▸ PASSAGE SHOWN:
------
DEATH OF THE CORPORATION?
James R. Fisher, Jr., Ph.D.
© October 2007
“The era of the free lunch has ended. The twentieth century, which began with such paternalistic control and obedience in America, has run amuck. Now nothing and no one is in control. Take corporate America. Any large company today is 20 to 30 divisions in search of a corporation. The pendulum of centralization-decentralization is more a yo-yo contest with no clear winners, only painfully confused losers. Trauma is written on the face of America enterprise.”
James R. Fisher, Jr., Work Without Managers: A View from the Trenches (1990).
“The bigger the organization, the more unavoidable is its morality and blind stupidity.”
Carl Jung
“Insanity is rare among individuals, but is common among the group.”
Friedrich Nietzsche
* * * * * * * * *
Forty years ago John Kenneth Galbraith argued in “The New Industrial State” (1967) with his typical confidence that corporations were no longer limited to railroads, steel making and oil refining, but would embrace everything getting bigger and bigger with no end in sight.
------
▸ DATASET EXTRACT:
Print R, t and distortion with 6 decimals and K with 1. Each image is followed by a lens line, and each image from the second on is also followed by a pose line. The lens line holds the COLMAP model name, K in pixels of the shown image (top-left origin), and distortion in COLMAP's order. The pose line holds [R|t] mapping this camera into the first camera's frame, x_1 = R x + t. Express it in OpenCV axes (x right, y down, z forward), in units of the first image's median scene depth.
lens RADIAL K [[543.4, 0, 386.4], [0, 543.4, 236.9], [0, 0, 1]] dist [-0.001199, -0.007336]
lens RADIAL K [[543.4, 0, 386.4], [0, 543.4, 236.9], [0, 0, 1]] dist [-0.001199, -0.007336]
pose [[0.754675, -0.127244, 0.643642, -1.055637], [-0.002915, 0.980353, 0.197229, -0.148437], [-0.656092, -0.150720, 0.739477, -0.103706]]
------
▸ COMPLETE THE FOLLOWING:
A. In the corporation essay, which 1967 book by John Kenneth Galbraith is cited?
B. Resume the corporation essay from the point where it stops.
The material shown above is separate from the corporation essay.

▸ RESPONSES BY ITEM NUMBER:
A. "The New Industrial State"

B.
Then the other day the UAW settled with General Motors after a strike of only 48 hours. The UAW, which is a corporate mirror image of GM, has been reduced from more than 400,000 members to 73,000, while GM, which once owned more than 50 percent of the American automotive business now has been reduced to 24 percent and declining. This is not a mirage but an inevitable trend.
The 1970 strike lasted two months during which the national unemployment rate rose to 5.5 percent and the Gross Domestic Product (GDP) for the quarter dropped from 2.5 to 1.4 percent. Of course, in 1970, GM was the nation’s largest corporation, hugely profitable, and did, as it desired. But in the last two years, GM lost $12 billion.
It was apparent 20 years ago when I was working for Honeywell Europe Ltd. out of Brussels that the compartmentalization with only a few knowing how all the pieces fit together, and therefore the ticket to their security and control, was unraveling. The corporation, which was always a myth, was dying.
As touched upon earlier, the UAW is a carbon copy of GM. “We are the architects of the future,” declared Walter Reuther, UAW president from 1946 until his death in the spring of 1970. He was echoing the sentiments of Charles Wilson, CEO of GM in the 1950s, who proclaimed, “As GM goes so goes the United States.” The combination of GM’s jazzy business model of planned obsolescence and the UAW contract demands for increasing entitlements led to inflation, massive job losses in the early 1980s, opened the door for Toyota and other non-U.S. companies. Corporate bigness was no longer better. It turns out that market competition punishes those firms whose costs are out of line with others. But the problem is not limited to profit and lost statements.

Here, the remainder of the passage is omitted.